| How to complete this task |
Collect each line of the items below that contains the word "الذين" and copy those lines in full. Letter case counts when matching.

| Data for review |
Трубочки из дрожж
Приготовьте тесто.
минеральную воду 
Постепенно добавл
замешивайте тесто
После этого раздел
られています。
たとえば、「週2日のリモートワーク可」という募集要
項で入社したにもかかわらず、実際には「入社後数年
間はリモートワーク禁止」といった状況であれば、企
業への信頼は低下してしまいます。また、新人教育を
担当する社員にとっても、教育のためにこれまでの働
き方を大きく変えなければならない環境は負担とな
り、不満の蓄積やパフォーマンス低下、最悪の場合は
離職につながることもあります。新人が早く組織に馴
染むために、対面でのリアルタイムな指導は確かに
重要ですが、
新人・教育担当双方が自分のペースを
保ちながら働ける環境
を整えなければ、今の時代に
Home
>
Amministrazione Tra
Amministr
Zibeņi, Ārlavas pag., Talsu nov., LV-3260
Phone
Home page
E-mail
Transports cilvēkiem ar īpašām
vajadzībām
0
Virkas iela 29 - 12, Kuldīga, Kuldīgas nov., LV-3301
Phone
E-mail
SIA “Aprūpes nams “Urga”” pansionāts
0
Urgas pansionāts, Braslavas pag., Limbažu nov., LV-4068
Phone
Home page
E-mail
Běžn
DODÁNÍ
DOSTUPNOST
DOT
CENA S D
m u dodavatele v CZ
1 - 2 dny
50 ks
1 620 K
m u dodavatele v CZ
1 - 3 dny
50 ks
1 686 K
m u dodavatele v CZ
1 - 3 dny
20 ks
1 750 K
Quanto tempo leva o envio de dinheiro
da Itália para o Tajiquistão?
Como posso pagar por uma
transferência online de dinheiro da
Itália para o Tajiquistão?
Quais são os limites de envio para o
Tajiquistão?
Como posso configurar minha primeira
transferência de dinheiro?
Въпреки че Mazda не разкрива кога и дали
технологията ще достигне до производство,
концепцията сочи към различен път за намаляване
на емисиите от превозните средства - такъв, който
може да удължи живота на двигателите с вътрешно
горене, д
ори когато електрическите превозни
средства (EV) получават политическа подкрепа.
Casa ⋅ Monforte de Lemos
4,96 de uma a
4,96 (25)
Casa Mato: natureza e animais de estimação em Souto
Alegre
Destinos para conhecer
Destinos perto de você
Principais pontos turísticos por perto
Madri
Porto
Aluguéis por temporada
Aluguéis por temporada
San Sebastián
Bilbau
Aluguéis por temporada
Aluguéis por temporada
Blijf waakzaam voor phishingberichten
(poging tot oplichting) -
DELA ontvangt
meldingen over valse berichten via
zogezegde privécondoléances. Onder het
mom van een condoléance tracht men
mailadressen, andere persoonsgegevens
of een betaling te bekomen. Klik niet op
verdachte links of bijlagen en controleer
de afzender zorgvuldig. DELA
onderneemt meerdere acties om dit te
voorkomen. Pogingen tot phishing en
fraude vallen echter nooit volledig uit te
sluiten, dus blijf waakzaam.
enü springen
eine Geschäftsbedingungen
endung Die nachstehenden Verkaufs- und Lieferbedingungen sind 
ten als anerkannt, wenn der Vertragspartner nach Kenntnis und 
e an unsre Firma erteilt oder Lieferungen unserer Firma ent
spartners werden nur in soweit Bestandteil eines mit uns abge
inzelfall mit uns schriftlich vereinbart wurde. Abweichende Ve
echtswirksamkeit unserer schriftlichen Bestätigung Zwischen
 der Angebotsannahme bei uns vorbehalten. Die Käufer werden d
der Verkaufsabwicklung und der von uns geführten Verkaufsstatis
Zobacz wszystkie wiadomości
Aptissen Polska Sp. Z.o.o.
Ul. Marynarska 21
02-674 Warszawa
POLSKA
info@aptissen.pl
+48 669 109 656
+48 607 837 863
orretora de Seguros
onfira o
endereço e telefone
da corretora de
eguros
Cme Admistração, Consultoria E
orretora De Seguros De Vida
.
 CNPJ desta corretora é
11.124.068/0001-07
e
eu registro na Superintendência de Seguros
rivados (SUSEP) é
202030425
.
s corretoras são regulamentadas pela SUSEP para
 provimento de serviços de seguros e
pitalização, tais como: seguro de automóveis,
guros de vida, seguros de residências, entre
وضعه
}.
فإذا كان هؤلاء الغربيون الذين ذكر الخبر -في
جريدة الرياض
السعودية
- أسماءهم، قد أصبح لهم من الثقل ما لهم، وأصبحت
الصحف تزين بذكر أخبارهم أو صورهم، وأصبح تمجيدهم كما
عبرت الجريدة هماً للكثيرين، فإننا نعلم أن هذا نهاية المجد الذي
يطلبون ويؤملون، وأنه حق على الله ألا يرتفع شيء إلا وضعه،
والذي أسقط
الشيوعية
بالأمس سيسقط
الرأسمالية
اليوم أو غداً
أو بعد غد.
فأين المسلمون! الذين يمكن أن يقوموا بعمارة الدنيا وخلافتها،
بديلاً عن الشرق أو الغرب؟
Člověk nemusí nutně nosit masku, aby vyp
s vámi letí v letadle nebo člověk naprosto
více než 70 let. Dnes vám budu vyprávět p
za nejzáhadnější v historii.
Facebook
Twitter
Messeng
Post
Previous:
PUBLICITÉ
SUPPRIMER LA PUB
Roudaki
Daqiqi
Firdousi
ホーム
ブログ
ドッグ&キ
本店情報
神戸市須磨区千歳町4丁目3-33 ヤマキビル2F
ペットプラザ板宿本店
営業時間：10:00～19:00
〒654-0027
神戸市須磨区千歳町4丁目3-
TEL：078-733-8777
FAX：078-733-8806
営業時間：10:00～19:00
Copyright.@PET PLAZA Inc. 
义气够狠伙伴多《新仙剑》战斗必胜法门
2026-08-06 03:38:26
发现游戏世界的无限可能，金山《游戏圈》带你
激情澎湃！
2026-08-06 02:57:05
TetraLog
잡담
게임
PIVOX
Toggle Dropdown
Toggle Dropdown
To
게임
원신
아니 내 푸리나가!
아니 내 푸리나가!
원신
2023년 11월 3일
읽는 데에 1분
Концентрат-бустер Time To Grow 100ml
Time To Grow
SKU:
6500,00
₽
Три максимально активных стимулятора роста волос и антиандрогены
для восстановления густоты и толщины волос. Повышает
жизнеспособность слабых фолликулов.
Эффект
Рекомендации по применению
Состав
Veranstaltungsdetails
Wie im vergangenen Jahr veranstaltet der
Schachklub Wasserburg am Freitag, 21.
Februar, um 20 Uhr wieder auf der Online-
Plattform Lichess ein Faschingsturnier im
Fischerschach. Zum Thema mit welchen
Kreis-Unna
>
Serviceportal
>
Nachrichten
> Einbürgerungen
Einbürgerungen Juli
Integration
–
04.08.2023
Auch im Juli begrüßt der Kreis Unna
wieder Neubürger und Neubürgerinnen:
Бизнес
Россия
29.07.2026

| Result of this exercise |
فإذا كان هؤلاء الغربيون الذين ذكر الخبر -في
فأين المسلمون! الذين يمكن أن يقوموا بعمارة الدنيا وخلافتها،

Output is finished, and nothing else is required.